Fast forward a few weeks, and an announcement was made that Essential would be partnering with Sprint to provide the PH-1 if you were looking for a carrier option. This move made some scratch their heads as Sprint is ranked #4 in the country out of the major carriers, and is currently in the middle of talks with T-Mobile for a possible merger. But the move was pretty impressive considering this was Essential’s first foray and getting a carrier onboard was definitely an achievement in its own right.
Then, after months of waiting and seeing other devices announced, including the LG V30 and Samsung Galaxy Note 8, Essential FINALLY began shipping devices out to those who pre-ordered it. In September, the PH-1 finally made it to storefronts, making it possible for you to walk in and grab one, without worrying about dealing with shipping constraints or issues from Essential.
So let’s take a look at the timeframe here. The device was teased in March, announced in May, then not released until September. That’s a span of 4 months with nothing in the hands of customers, including a rather long span of time when the company went completely dark, leaving everyone wondering what happened. In that span, we saw the Galaxy S8/S8 Plus take over, the Galaxy Note 8 launch, and the LG V30 get announced. Not good for a company looking to make a big splash.

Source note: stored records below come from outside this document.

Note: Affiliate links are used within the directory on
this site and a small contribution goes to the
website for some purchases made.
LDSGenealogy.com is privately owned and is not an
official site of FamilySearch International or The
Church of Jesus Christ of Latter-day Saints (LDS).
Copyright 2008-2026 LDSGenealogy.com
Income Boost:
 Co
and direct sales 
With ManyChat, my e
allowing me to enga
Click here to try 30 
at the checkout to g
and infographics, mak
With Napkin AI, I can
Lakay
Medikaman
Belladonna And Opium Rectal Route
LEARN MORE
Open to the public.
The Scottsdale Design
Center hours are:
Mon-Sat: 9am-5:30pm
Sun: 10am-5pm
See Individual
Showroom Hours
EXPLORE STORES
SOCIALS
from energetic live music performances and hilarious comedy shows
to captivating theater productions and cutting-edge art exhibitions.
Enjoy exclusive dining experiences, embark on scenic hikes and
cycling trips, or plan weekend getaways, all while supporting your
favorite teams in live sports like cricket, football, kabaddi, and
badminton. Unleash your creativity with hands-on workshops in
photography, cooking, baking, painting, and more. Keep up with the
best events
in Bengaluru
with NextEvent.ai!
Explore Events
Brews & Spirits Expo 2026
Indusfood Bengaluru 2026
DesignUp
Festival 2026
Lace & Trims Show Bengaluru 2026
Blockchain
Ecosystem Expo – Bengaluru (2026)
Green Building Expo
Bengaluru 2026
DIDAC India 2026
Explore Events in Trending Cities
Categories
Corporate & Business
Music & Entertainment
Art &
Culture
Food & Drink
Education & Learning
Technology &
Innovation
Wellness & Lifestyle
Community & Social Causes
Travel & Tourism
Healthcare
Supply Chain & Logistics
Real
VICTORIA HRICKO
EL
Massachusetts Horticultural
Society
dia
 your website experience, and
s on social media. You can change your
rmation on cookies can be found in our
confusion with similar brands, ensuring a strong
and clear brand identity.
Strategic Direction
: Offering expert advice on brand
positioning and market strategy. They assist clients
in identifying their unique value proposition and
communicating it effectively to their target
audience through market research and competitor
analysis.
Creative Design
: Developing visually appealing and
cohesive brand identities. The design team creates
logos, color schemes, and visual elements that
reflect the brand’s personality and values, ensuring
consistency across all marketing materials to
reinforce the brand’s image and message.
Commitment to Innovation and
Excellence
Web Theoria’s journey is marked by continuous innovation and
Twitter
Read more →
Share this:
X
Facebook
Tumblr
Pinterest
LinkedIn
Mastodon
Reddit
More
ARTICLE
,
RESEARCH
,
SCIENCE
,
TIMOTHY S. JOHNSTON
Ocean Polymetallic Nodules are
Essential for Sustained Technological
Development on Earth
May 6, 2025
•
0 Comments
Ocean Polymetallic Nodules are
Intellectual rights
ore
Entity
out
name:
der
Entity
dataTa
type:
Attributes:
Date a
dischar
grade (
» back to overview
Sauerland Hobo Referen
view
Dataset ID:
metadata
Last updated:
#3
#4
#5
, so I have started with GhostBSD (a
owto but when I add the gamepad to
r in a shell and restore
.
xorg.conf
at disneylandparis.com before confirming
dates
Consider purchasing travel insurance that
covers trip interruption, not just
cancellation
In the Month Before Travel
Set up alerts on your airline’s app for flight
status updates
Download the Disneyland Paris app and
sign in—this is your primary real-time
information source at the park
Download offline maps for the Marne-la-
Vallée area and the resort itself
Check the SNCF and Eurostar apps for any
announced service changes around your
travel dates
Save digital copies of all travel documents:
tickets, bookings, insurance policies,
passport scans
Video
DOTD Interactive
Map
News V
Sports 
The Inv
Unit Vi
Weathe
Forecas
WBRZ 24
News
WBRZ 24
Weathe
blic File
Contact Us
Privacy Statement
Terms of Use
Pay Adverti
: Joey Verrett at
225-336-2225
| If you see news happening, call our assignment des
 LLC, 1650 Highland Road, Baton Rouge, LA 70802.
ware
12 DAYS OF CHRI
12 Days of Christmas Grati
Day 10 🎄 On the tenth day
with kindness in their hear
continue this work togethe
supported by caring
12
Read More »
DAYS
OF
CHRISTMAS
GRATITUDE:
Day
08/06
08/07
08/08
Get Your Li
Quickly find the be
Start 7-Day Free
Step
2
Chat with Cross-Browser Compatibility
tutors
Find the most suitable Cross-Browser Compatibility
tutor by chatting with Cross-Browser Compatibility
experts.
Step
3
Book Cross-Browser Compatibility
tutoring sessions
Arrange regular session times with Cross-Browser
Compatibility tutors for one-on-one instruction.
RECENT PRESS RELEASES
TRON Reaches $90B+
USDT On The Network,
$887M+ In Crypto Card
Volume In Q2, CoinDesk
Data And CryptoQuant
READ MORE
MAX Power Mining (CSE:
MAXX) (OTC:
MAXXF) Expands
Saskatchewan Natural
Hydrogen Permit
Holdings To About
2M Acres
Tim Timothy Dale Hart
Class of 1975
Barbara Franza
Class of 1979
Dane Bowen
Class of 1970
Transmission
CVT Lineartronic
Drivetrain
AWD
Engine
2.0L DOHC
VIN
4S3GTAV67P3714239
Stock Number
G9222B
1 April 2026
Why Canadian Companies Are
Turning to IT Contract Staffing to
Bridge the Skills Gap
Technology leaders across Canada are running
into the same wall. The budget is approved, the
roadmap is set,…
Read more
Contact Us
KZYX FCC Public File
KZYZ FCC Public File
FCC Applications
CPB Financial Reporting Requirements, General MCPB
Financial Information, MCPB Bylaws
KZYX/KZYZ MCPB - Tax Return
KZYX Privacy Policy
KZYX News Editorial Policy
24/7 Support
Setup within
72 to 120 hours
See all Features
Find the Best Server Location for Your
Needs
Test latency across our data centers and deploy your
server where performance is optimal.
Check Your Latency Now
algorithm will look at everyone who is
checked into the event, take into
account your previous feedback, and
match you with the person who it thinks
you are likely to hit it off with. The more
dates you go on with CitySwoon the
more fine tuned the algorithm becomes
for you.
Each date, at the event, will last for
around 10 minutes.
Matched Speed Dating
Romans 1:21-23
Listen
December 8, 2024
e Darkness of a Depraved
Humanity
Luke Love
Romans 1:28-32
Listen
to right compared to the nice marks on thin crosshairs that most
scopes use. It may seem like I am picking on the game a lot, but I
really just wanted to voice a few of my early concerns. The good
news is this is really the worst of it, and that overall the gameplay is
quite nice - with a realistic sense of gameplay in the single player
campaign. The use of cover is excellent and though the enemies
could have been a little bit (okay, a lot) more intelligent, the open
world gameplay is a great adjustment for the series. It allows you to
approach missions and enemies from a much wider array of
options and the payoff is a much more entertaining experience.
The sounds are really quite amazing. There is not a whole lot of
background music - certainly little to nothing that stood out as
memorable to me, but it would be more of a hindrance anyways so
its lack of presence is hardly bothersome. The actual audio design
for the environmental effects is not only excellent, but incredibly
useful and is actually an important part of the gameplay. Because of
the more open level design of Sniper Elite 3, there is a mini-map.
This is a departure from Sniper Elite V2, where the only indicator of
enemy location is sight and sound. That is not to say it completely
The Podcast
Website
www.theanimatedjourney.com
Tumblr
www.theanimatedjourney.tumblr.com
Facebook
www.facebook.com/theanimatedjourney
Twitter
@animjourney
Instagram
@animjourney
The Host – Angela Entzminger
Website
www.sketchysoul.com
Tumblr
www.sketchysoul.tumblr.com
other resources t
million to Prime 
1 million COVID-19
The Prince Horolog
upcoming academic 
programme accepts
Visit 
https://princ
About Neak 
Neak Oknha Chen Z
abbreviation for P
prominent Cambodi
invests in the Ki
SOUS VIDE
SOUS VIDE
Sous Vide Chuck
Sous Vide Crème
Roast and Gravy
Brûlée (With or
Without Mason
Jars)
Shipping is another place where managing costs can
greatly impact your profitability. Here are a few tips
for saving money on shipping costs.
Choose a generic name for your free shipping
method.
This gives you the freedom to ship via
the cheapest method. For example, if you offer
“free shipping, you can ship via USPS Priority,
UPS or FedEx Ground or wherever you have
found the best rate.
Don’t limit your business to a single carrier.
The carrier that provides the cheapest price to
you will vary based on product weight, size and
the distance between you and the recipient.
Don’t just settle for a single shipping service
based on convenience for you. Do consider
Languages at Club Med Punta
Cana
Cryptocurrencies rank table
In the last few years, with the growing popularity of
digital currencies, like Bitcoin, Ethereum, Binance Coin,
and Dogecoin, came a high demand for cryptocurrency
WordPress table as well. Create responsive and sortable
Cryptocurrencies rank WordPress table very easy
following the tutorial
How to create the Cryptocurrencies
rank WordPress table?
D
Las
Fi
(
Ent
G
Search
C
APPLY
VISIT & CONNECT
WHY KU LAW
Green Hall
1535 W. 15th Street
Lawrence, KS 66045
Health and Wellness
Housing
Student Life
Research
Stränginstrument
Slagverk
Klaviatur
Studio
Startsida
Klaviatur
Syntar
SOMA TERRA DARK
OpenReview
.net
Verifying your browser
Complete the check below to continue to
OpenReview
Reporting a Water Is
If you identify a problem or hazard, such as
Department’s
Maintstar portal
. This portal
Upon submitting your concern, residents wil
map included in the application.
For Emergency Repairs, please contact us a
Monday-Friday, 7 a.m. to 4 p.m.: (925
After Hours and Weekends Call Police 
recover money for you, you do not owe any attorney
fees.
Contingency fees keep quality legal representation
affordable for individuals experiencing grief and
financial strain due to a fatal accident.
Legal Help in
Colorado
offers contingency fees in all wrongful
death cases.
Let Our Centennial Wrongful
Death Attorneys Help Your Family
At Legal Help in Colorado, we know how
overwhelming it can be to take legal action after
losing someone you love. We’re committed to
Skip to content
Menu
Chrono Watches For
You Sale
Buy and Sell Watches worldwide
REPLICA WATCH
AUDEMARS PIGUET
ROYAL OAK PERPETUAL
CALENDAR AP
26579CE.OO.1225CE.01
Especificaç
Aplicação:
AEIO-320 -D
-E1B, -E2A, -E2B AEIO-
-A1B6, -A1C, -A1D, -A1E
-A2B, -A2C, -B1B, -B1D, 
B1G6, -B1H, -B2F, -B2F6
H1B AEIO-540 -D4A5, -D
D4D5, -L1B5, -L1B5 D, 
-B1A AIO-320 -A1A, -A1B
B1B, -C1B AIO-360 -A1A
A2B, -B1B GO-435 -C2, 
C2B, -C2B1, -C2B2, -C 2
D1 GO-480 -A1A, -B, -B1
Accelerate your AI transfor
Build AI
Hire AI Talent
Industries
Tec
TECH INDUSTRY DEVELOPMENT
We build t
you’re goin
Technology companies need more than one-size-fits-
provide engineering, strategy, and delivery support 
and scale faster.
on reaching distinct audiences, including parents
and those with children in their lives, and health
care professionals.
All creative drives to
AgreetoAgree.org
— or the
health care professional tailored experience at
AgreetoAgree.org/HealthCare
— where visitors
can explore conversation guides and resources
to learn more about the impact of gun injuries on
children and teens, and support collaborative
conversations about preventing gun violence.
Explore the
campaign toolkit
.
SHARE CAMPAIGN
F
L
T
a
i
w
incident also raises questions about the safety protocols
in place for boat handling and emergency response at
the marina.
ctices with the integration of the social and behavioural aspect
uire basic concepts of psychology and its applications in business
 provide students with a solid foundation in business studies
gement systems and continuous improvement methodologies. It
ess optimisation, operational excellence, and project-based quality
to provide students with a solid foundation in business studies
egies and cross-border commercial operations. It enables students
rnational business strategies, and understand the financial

But maybe that’s part of the problem. Maybe Rubin and Essential weren’t necessarily aiming its sights on the mass market and were aiming its sights on the now-defunct Nexus community. But that couldn’t be the case as the PH-1 is priced just slightly below that of the Pixel XL. Who knows what Rubin and Essential are doing, but the company has some big work ahead if it plans to have sustainable future with the PH-1 and other projects.